When they brought the accusation to the local bishop, they were surprised by his neutral response. He said the priest had been moved to a different parish, and that the church had no plans for further action.

Anderson decided they had to go to the police, but the case, they were told, was time-barred by the statute of limitations. He prepared a lawsuit, which pressured the Archdiocese of St. Paul and Minneapolis to produce documents which revealed that the abusive priest had been regularly shuffled between dioceses. Conflicting explanations emerged.

Then, an anonymous tip (“It was no doubt a priest,” Anderson speculated) led the attorney to a victim who had been abused by the same priest years before, but had never come forward. He agreed to testify, solidifying Anderson’s case. The archdiocese attempted to settle for $1 million, but Anderson recommended that they turn it down.

“I trust you, Jeff,” Anderson recalled his client saying. “Turn it down quick before I change my mind. That’s a lot of fuckin’ money.”

Anderson filed the case, returned to his office, and called the media.

“Every day since then, survivors have been calling me,” he said.

Over the decades, Anderson said the statute of limitations on sexual assault has been a recurring obstacle for survivors seeking damages against the Catholic Church. Coming to terms with the crime can take years, and taking action often requires enormous courage.

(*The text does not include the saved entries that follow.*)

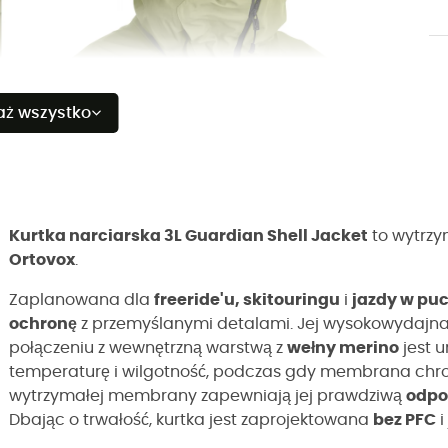
aż wszystko
Kurtka narciarska 3L Guardian Shell Jacket
to wytrzy
Ortovox
.
Zaplanowana dla
freeride'u, skitouringu
i
jazdy w pu
ochronę
z przemyślanymi detalami. Jej wysokowyda
połączeniu z wewnętrzną warstwą z
wełny merino
jest u
temperaturę i wilgotność, podczas gdy membrana chro
wytrzymałej membrany zapewniają jej prawdziwą
odpo
Dbając o trwałość, kurtka jest zaprojektowana
bez PFC
i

“It’s a crime just like homicide,” said Anderson. “The murderer has the ability to bury the evidence of the crime in the ground or in the river. In sexual abuse, the perpetrator has the ability to bury the evidence of the crime in the soul, the psyche and the spirit of the victim.”

The three-year window opened by AB 218 gives survivors a unique opportunity to achieve a measure of justice. Anderson hopes it’s widely utilized, and
the flood of calls his firm has received has been an encouraging sign.

“The doors are open in a way they haven’t been before,” he said. “It’s really, really hard to break that silence, but when they see that other survivors have, they realize they aren’t alone.”